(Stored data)

= Beginning of Section =

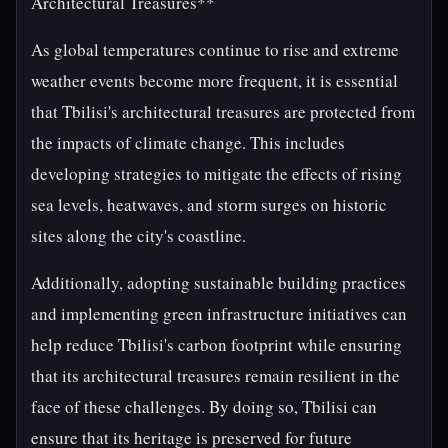
Architectural Treasures**
As global temperatures continue to rise and extreme
weather events become more frequent, it is essential
that Tbilisi's architectural treasures are protected from
the impacts of climate change. This includes
developing strategies to mitigate the effects of rising
sea levels, heatwaves, and storm surges on historic
sites along the city's coastline.
Additionally, adopting sustainable building practices
and implementing green infrastructure initiatives can
help reduce Tbilisi's carbon footprint while ensuring
that its architectural treasures remain resilient in the
face of these challenges. By doing so, Tbilisi can
ensure that its heritage is preserved for future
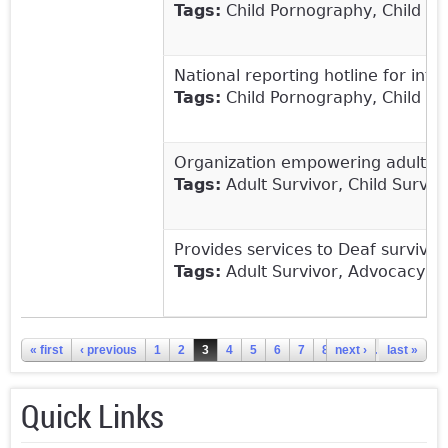
Tags:
Child Pornography, Child Sex
National reporting hotline for inter
Tags:
Child Pornography, Child Sex
Organization empowering adults t
Tags:
Adult Survivor, Child Survivo
Provides services to Deaf survivor
Tags:
Adult Survivor, Advocacy, Ch
Pages
« first
‹ previous
1
2
3
4
5
6
7
8
next ›
9
…
last »
Quick Links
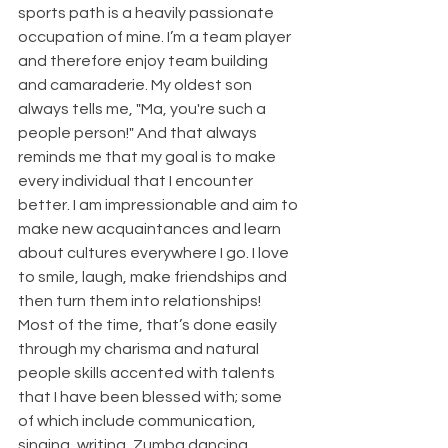
sports path is a heavily passionate 
occupation of mine. I’m a team player 
and therefore enjoy team building 
and camaraderie. My oldest son 
always tells me, "Ma, you're such a 
people person!" And that always 
reminds me that my goal is to make 
every individual that I encounter 
better. I am impressionable and aim to 
make new acquaintances and learn 
about cultures everywhere I go. I love 
to smile, laugh, make friendships and 
then turn them into relationships! 
Most of the time, that’s done easily 
through my charisma and natural 
people skills accented with talents 
that I have been blessed with; some 
of which include communication, 
singing, writing, Zumba dancing, 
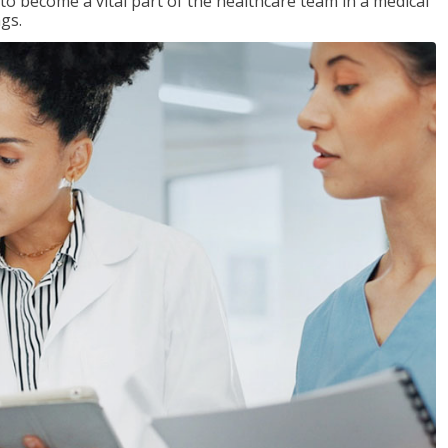
 to become a vital part of the healthcare team in a medical
ngs.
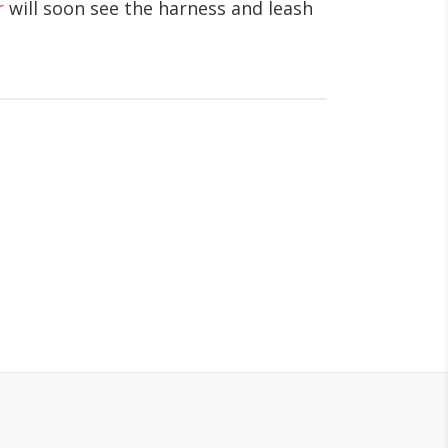
r
will soon see the harness and leash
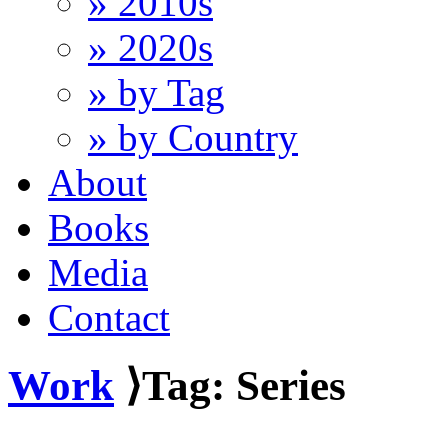
» 2010s
» 2020s
» by Tag
» by Country
About
Books
Media
Contact
Work
⟩Tag: Series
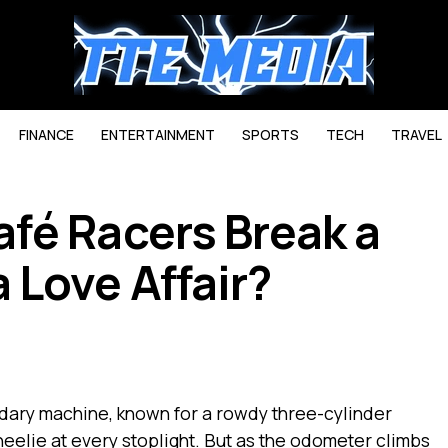
FINANCE
ENTERTAINMENT
SPORTS
TECH
TRAVEL
fé Racers Break a
Love Affair?
dary machine, known for a rowdy three-cylinder
heelie at every stoplight. But as the odometer climbs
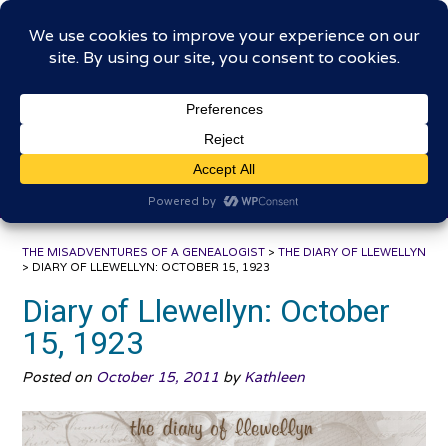
Skip
The Misadventures of a
to
content
Genealogist
Connecting to the past, sharing the journey
THE MISADVENTURES OF A GENEALOGIST
>
THE DIARY OF LLEWELLYN
>
DIARY OF LLEWELLYN: OCTOBER 15, 1923
Diary of Llewellyn: October
15, 1923
Posted on
October 15, 2011
by
Kathleen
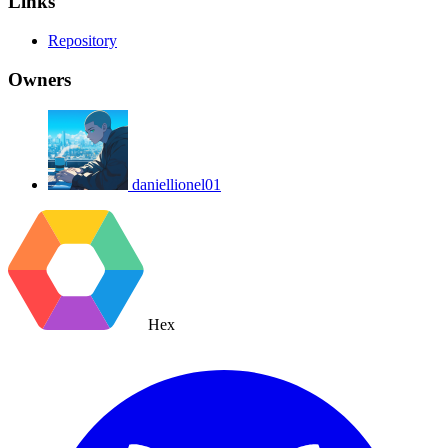
Links
Repository
Owners
daniellionel01
Hex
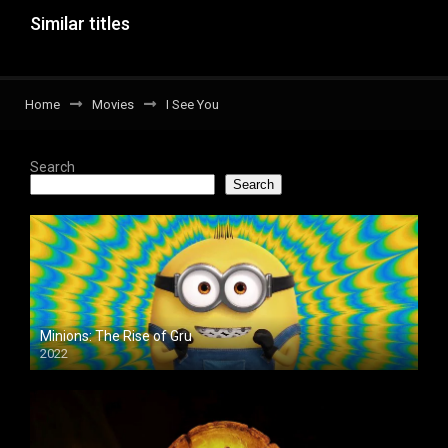
Similar titles
Home
Movies
I See You
Search
Search
Minions: The Rise of Gru
2022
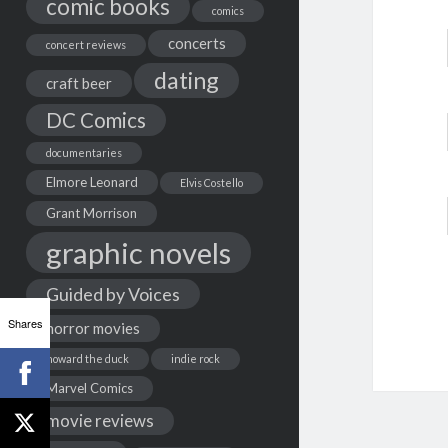
comic books
comics
concerts
concert reviews
dating
craft beer
DC Comics
documentaries
Elmore Leonard
Elvis Costello
Grant Morrison
graphic novels
Guided by Voices
Shares
horror movies
howard the duck
indie rock
Marvel Comics
movie reviews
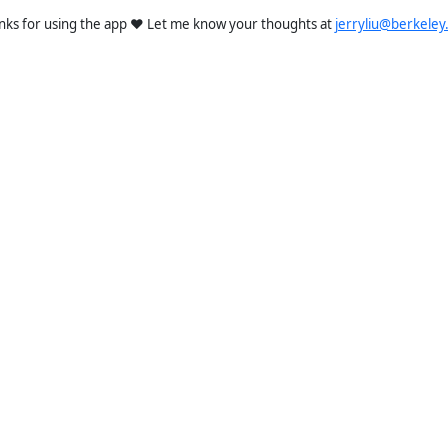
nks for using the app ❤️ Let me know your thoughts at
jerryliu@berkeley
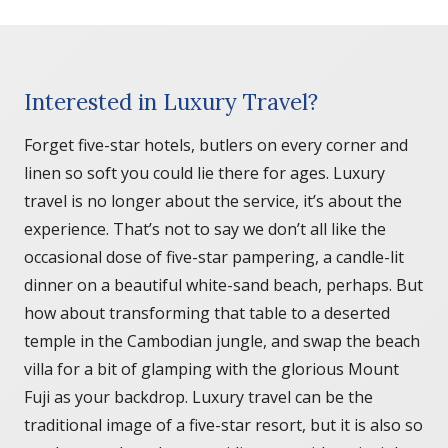
Interested in Luxury Travel?
Forget five-star hotels, butlers on every corner and
linen so soft you could lie there for ages. Luxury
travel is no longer about the service, it’s about the
experience. That’s not to say we don’t all like the
occasional dose of five-star pampering, a candle-lit
dinner on a beautiful white-sand beach, perhaps. But
how about transforming that table to a deserted
temple in the Cambodian jungle, and swap the beach
villa for a bit of glamping with the glorious Mount
Fuji as your backdrop. Luxury travel can be the
traditional image of a five-star resort, but it is also so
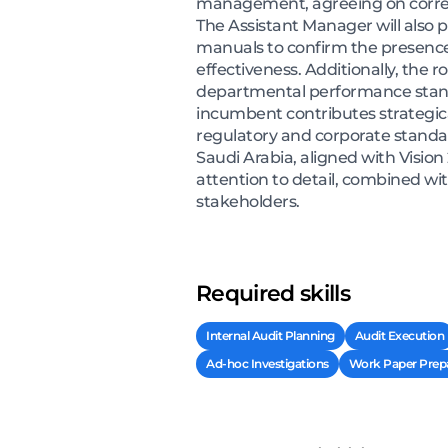
management, agreeing on correct
The Assistant Manager will also p
manuals to confirm the presence
effectiveness. Additionally, the 
departmental performance stand
incumbent contributes strategical
regulatory and corporate standar
Saudi Arabia, aligned with Vision
attention to detail, combined w
stakeholders.
Required skills
Internal Audit Planning
Audit Execution
Ad-hoc Investigations
Work Paper Prepa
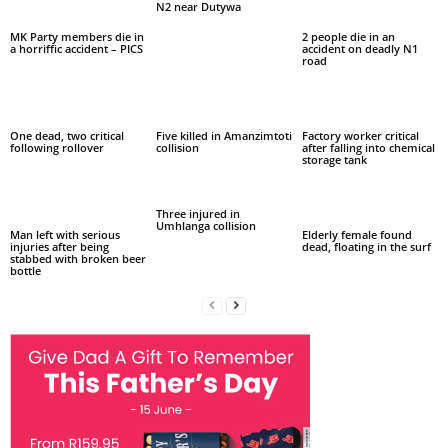
N2 near Dutywa
MK Party members die in
2 people die in an
a horriffic accident – PICS
accident on deadly N1
road
One dead, two critical
Five killed in Amanzimtoti
Factory worker critical
following rollover
collision
after falling into chemical
storage tank
Three injured in
Umhlanga collision
Man left with serious
Elderly female found
injuries after being
dead, floating in the surf
stabbed with broken beer
bottle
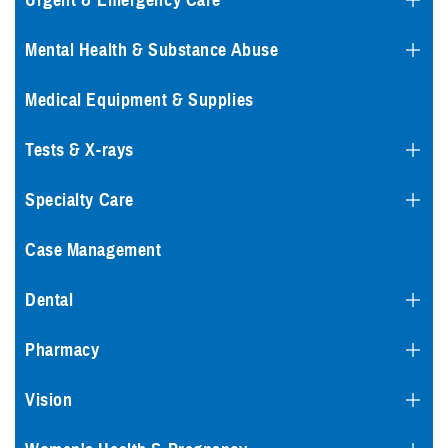
Urgent & Emergency Care
Mental Health & Substance Abuse
Medical Equipment & Supplies
Tests & X-rays
Specialty Care
Case Management
Dental
Pharmacy
Vision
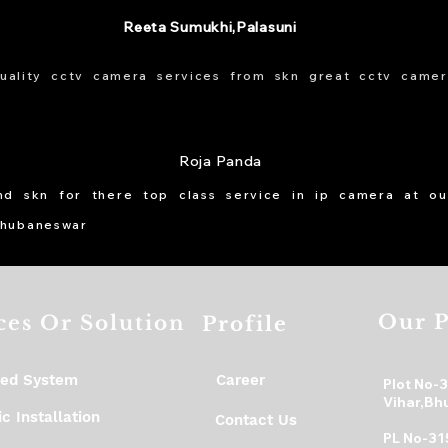
Reeta Sumukhi,Palasuni
uality cctv camera services from skn great cctv camer
Roja Panda
d skn for there top class service in ip camera at our
bhubaneswar
Our P
ces Or Solution
Profile
ed System
Career
Plot No-
Vihar,Bh
c Installation
Contact Us
PL No-31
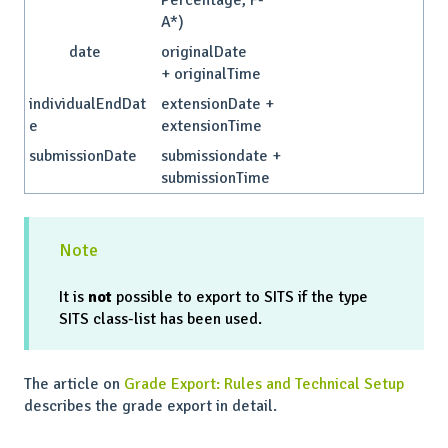
Percentage, F-
A*)
date
originalDate
+ originalTime
individualEndDat
extensionDate +
e
extensionTime
submissionDate
submissiondate +
submissionTime
Note
It is
not
possible to export to SITS if the type
SITS class-list has been used.
The article on
Grade Export: Rules and Technical Setup
describes the grade export in detail.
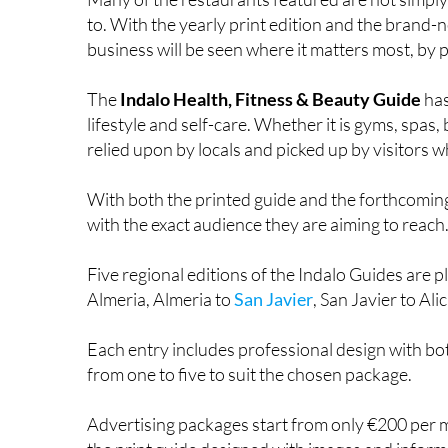
Many of the restaurants featured are not simp
to. With the yearly print edition and the brand-
business will be seen where it matters most, by pe
The
Indalo Health, Fitness & Beauty Guide
has
lifestyle and self-care. Whether it is gyms, spas, 
relied upon by locals and picked up by visitors wh
With both the printed guide and the forthcoming
with the exact audience they are aiming to reach
Five regional editions of the Indalo Guides are 
Almeria, Almeria to
San Javier
, San Javier to Al
Each entry includes professional design with bo
from one to five to suit the chosen package.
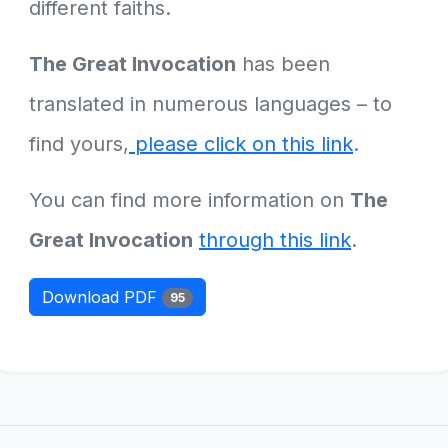
different faiths.
The Great Invocation
has been
translated in numerous languages – to
find yours,
please click on this link
.
You can find more information on
The
Great Invocation
through this link
.
Download PDF
95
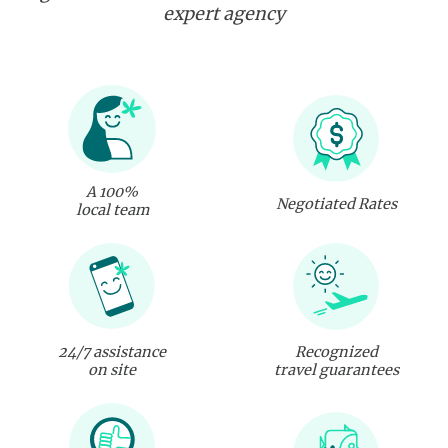
expert agency
A 100%
Negotiated Rates
local team
24/7 assistance
Recognized
on site
travel guarantees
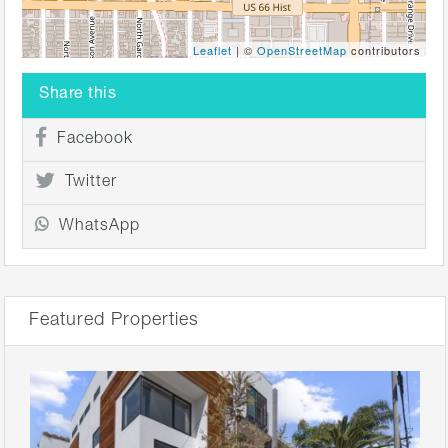
Leaflet
| ©
OpenStreetMap
contributors
Share this
Facebook
Twitter
WhatsApp
Featured Properties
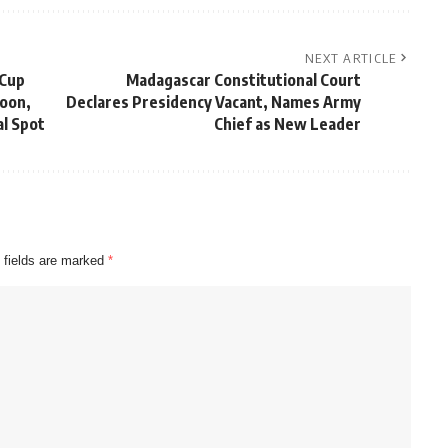
NEXT ARTICLE
 Cup
Madagascar Constitutional Court
roon,
Declares Presidency Vacant, Names Army
l Spot
Chief as New Leader
 fields are marked
*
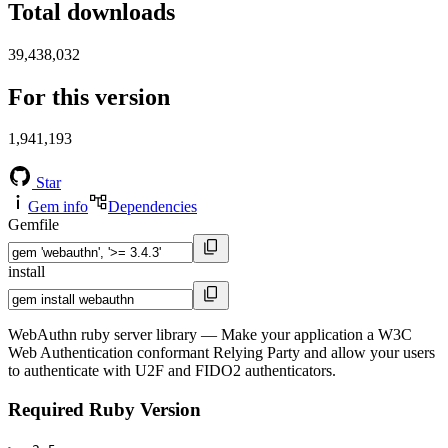
Total downloads
39,438,032
For this version
1,941,193
Star
Gem info
Dependencies
Gemfile
install
WebAuthn ruby server library ― Make your application a W3C
Web Authentication conformant Relying Party and allow your users
to authenticate with U2F and FIDO2 authenticators.
Required Ruby Version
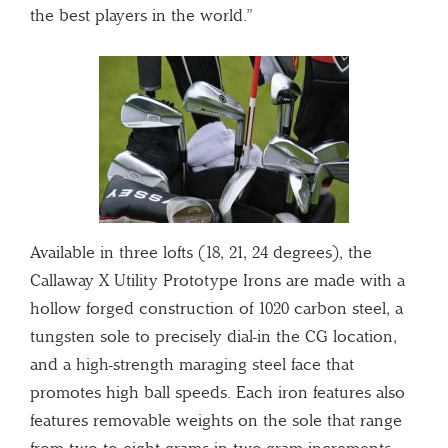
the best players in the world.”
Available in three lofts (18, 21, 24 degrees), the
Callaway X Utility Prototype Irons are made with a
hollow forged construction of 1020 carbon steel, a
tungsten sole to precisely dial-in the CG location,
and a high-strength maraging steel face that
promotes high ball speeds. Each iron features also
features removable weights on the sole that range
from two to eight grams in two-gram increments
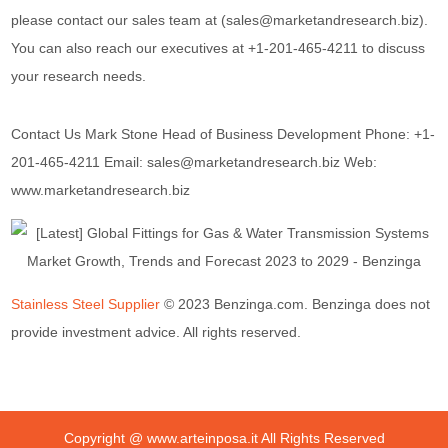
please contact our sales team at (sales@marketandresearch.biz).
You can also reach our executives at +1-201-465-4211 to discuss
your research needs.
Contact Us Mark Stone Head of Business Development Phone: +1-
201-465-4211 Email: sales@marketandresearch.biz Web:
www.marketandresearch.biz
Stainless Steel Supplier
© 2023 Benzinga.com. Benzinga does not
provide investment advice. All rights reserved.
Copyright @
www.arteinposa.it
All Rights Reserved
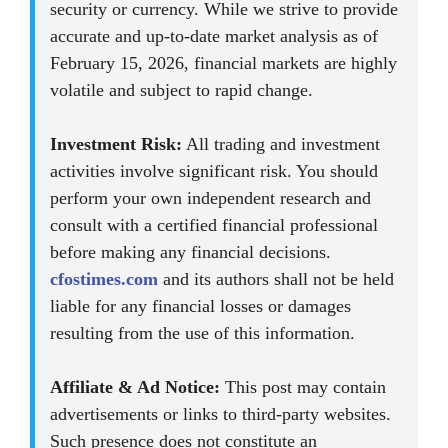
security or currency. While we strive to provide
accurate and up-to-date market analysis as of
February 15, 2026, financial markets are highly
volatile and subject to rapid change.
Investment Risk:
All trading and investment
activities involve significant risk. You should
perform your own independent research and
consult with a certified financial professional
before making any financial decisions.
cfostimes.com
and its authors shall not be held
liable for any financial losses or damages
resulting from the use of this information.
Affiliate & Ad Notice:
This post may contain
advertisements or links to third-party websites.
Such presence does not constitute an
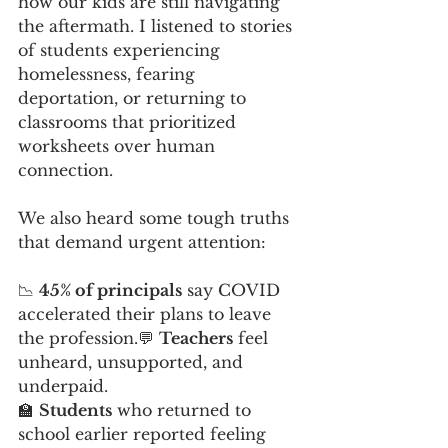
how our kids are still navigating 
the aftermath. I listened to stories 
of students experiencing 
homelessness, fearing 
deportation, or returning to 
classrooms that prioritized 
worksheets over human 
connection.
We also heard some tough truths 
that demand urgent attention:
📉 
45% of principals
 say COVID 
accelerated their plans to leave 
the profession.💬 
Teachers
 feel 
unheard, unsupported, and 
underpaid.
🏫 
Students
 who returned to 
school earlier reported feeling 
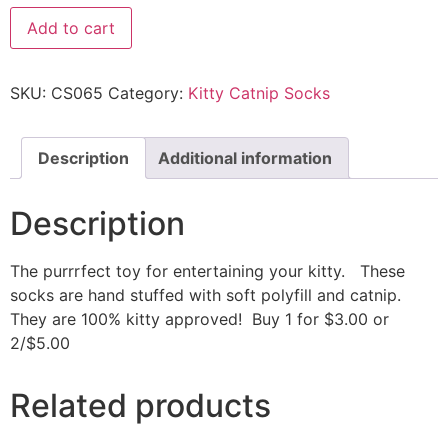
Add to cart
SKU:
CS065
Category:
Kitty Catnip Socks
Description
Additional information
Description
The purrrfect toy for entertaining your kitty. These
socks are hand stuffed with soft polyfill and catnip.
They are 100% kitty approved! Buy 1 for $3.00 or
2/$5.00
Related products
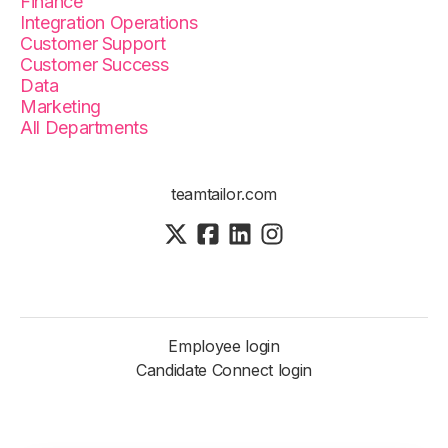
Finance
Integration Operations
Customer Support
Customer Success
Data
Marketing
All Departments
teamtailor.com
Employee login
Candidate Connect login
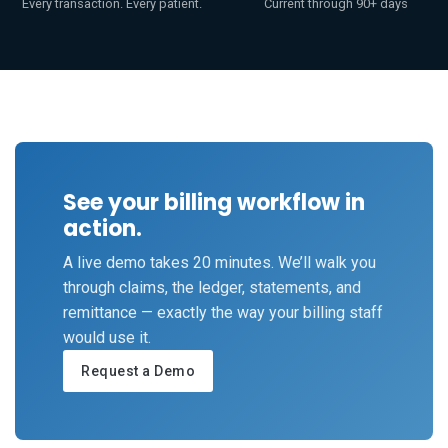
Every transaction. Every patient.
Current through 90+ days
See your billing workflow in
action.
A live demo takes 20 minutes. We’ll walk you
through claims, the ledger, statements, and
remittance — exactly the way your billing staff
would use it.
Request a Demo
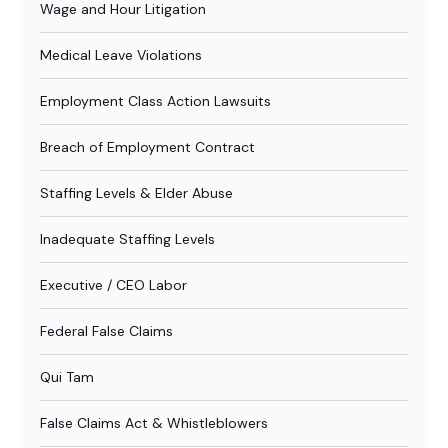
Wage and Hour Litigation
Medical Leave Violations
Employment Class Action Lawsuits
Breach of Employment Contract
Staffing Levels & Elder Abuse
Inadequate Staffing Levels
Executive / CEO Labor
Federal False Claims
Qui Tam
False Claims Act & Whistleblowers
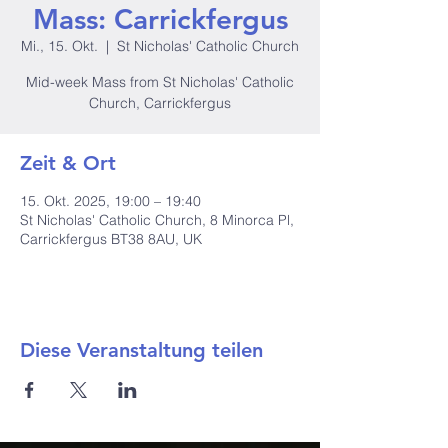
Mass: Carrickfergus
Mi., 15. Okt.
  |  
St Nicholas' Catholic Church
Mid-week Mass from St Nicholas' Catholic
Church, Carrickfergus
Zeit & Ort
15. Okt. 2025, 19:00 – 19:40
St Nicholas' Catholic Church, 8 Minorca Pl,
Carrickfergus BT38 8AU, UK
Diese Veranstaltung teilen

= End of Section =

EXERCISE DIRECTIONS: Write out exactly the lines that fall from the line with "a horriffic accident – PICS" to the line with "injuries after being" in the records above, keeping both ends.

EXPECTED OUTPUT:
a horriffic accident – PICS
accident on deadly N1
road
One dead, two critical
Five killed in Amanzimtoti
Factory worker critical
following rollover
collision
after falling into chemical
storage tank
Three injured in
Umhlanga collision
Man left with serious
Elderly female found
injuries after being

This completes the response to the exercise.